In evidence to the Commons Science and Technology Committee, Cummings explicitly claimed it was Patrick Vallance, the cabinet secretary and himself who persuaded the PM on the key decision to free the vaccines taskforce from red tape. “It is not coincidental that we had to take it out of the Department of Health. We had to have it authorised very directly by the prime minister,” he said. No mention of Hancock.
As I’ve written before, friends of Hancock were appalled last autumn when some in No.10 (believed to be Cummings) ridiculed his enthusiasm for the vaccine programme gamble, preferring the idea of mass testing as the real way out of the crisis. So, it’s no wonder he looked aggrieved at the PM’s former adviser taking the credit.

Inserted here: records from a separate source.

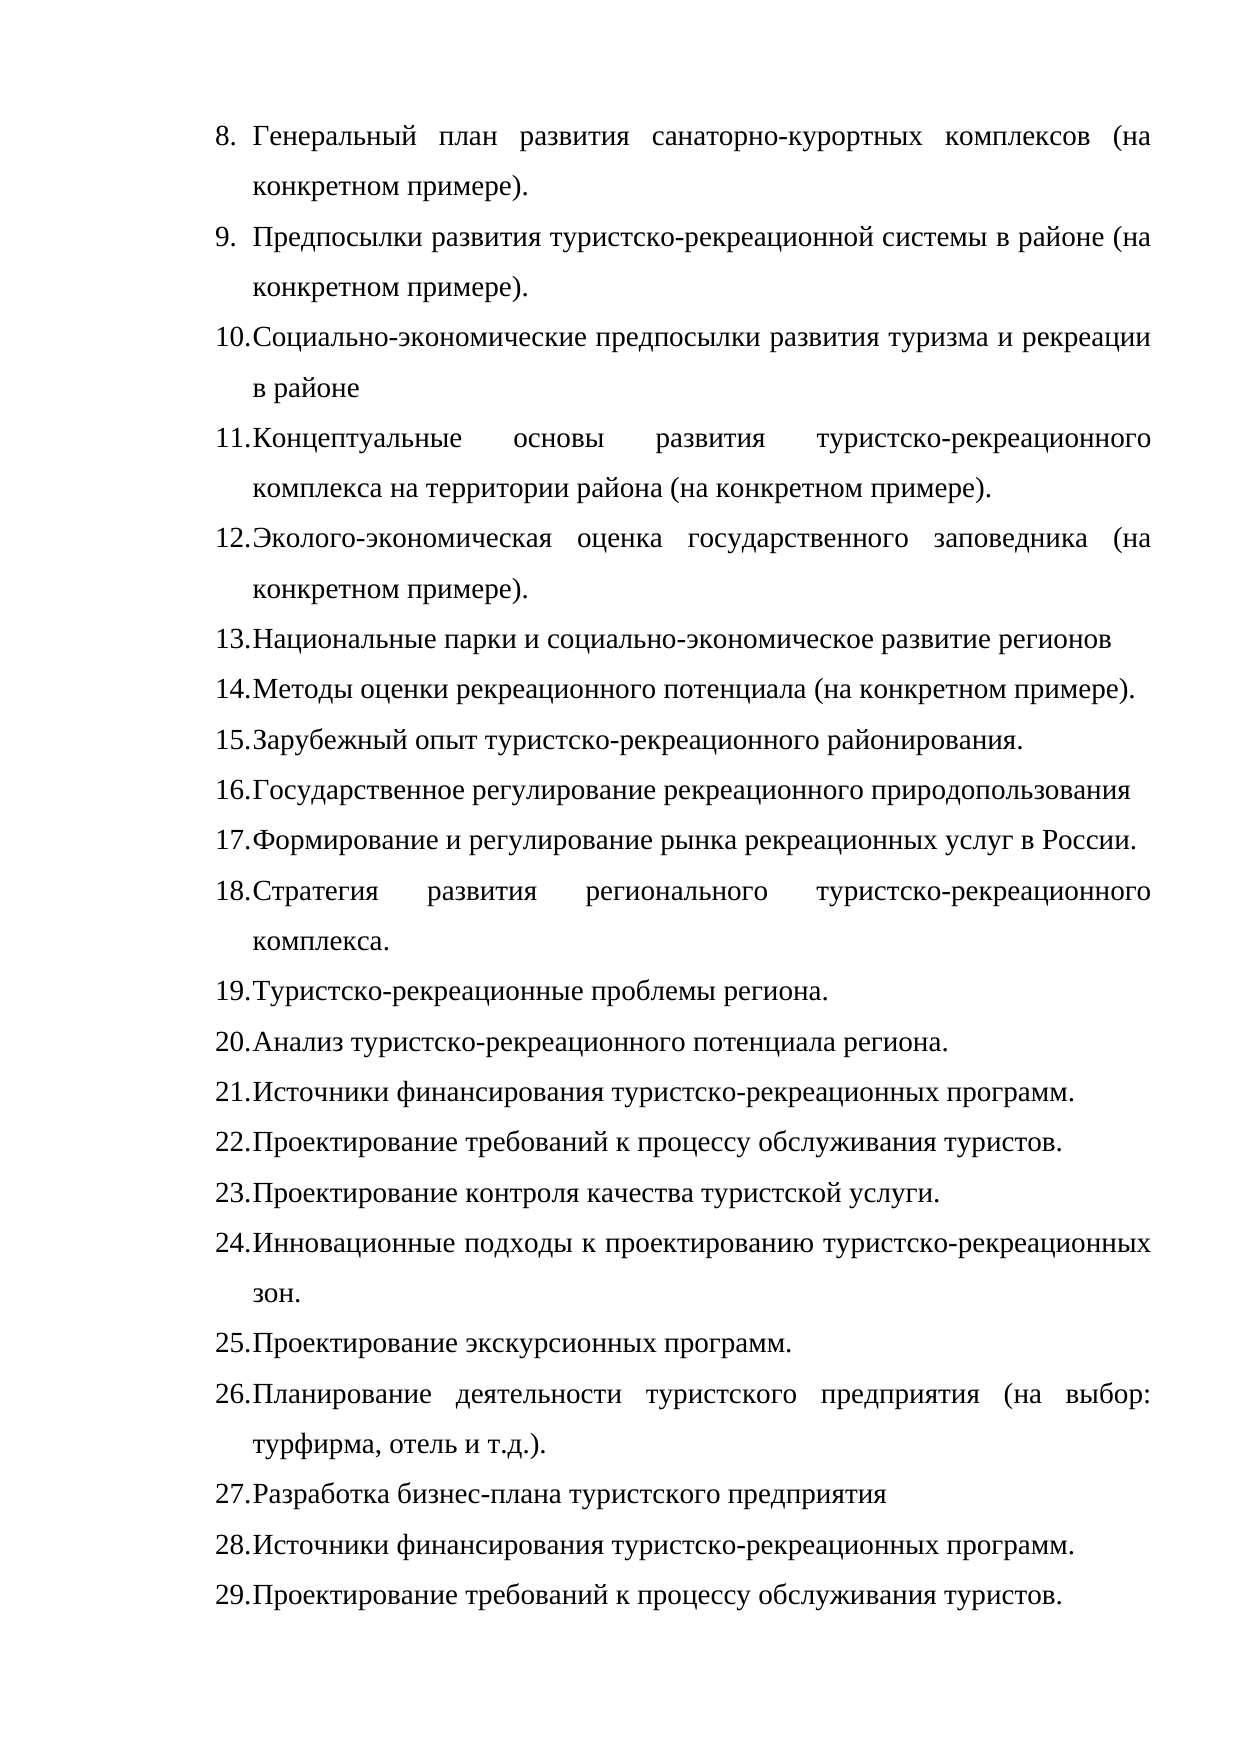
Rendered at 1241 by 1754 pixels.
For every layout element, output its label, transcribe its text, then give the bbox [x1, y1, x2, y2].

list Государственное регулирование рекреационного природопользования [215, 772, 1152, 806]
list Проектирование требований к процессу обслуживания туристов. [215, 1577, 1152, 1611]
list Предпосылки развития туристско-рекреационной системы в районе (на конкретном примере). [215, 219, 1152, 303]
list Социально-экономические предпосылки развития туризма и рекреации в районе [215, 319, 1152, 403]
list Источники финансирования туристско-рекреационных программ. [215, 1527, 1152, 1560]
list Эколого-экономическая оценка государственного заповедника (на конкретном примере). [215, 521, 1152, 604]
list Концептуальные основы развития туристско-рекреационного комплекса на территории района (на конкретном примере). [215, 420, 1152, 504]
list Проектирование контроля качества туристской услуги. [215, 1175, 1152, 1208]
list Туристско-рекреационные проблемы региона. [215, 973, 1152, 1007]
list Анализ туристско-рекреационного потенциала региона. [215, 1024, 1152, 1057]
list Проектирование экскурсионных программ. [215, 1326, 1152, 1359]
list Стратегия развития регионального туристско-рекреационного комплекса. [215, 873, 1152, 957]
list Методы оценки рекреационного потенциала (на конкретном примере). [215, 672, 1152, 705]
list Разработка бизнес-плана туристского предприятия [215, 1477, 1152, 1510]
list Зарубежный опыт туристско-рекреационного районирования. [215, 722, 1152, 755]
list Генеральный план развития санаторно-курортных комплексов (на конкретном примере). [215, 118, 1152, 202]
list Национальные парки и социально-экономическое развитие регионов [215, 621, 1152, 655]
list Инновационные подходы к проектированию туристско-рекреационных зон. [215, 1225, 1152, 1309]
list Формирование и регулирование рынка рекреационных услуг в России. [215, 822, 1152, 856]
list Источники финансирования туристско-рекреационных программ. [215, 1074, 1152, 1108]
list Проектирование требований к процессу обслуживания туристов. [215, 1124, 1152, 1158]
list Планирование деятельности туристского предприятия (на выбор: турфирма, отель и т.д.). [215, 1376, 1152, 1460]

Cummings slated the Treasury, the DHSC and of course all of Whitehall for failures ranging from research to the pandemic itself. And his wider point was this: “2020 was proof that if you don’t have people with scientific backgrounds [in government], who are able to think quantitatively and rationally, then you will have disastrous outcomes.”
The big problem with that analysis is that Boris Johnson himself lacks a scientific background. The logic of Cummings’ argument is that his former boss is the one responsible for some “disastrous outcomes”, from failing to lockdown fast enough in the first wave to unlocking too quickly to trigger the second wave, and ignoring advice to crack down much harder over Christmas.
Of course, as much as Cummings protests he loves science, he proved last year with his Barnard Castle adventure that he doesn’t personally follow the science or the rules. More importantly, his love of scientists didn’t seem to extend to following their guidance on a circuit breaker last September. Neither did the PM heed Sage warnings on December 22 that a weak lockdown over Christmas would not keep R below 1.
Downing Street will be hoping that the setback on vaccine supplies doesn’t ruin its roadmap out of lockdown this spring. Although deaths and hospitalisations have fallen dramatically in recent weeks, there are some worrying signs, with Covid cases now rising in 55 different areas. It’s unclear if school reopening is a factor or whether there’s something more concerning.
If the PM had the love of scientists that Cummings professes, maybe he would have listened to Sage on the roadmap plan too. It was in their February 18 meeting that the scientists called for decisions to be “based on epidemiological data rather than based on predetermined dates”.
Just as significantly, they said they favoured an “adaptive management” approach ”for example setting levels of infection or hospitalisation that would need to be reached before making changes”. That advice was not followed. Instead, the whole country’s fate now rests on four general “tests” that lack numerical thresholds or triggers.
Will Johnson actually give his scientists the “extreme freedom” (copyright D Cummings) to publicly recommend delays to unlockdown? He has pledged to stick to data not dates, but with his Tory MPs already frustrated at his caution, will the PM really tell the public what they don’t want to hear?
It’s still likely the PM will go ahead with his stages on his exit out of lockdown. But as he prepares for the inevitable photo-op of him getting his own AstraZeneca jab later this week, it’s clear there may be problems that could be more than bumps in the road. Or creases in the roadmap.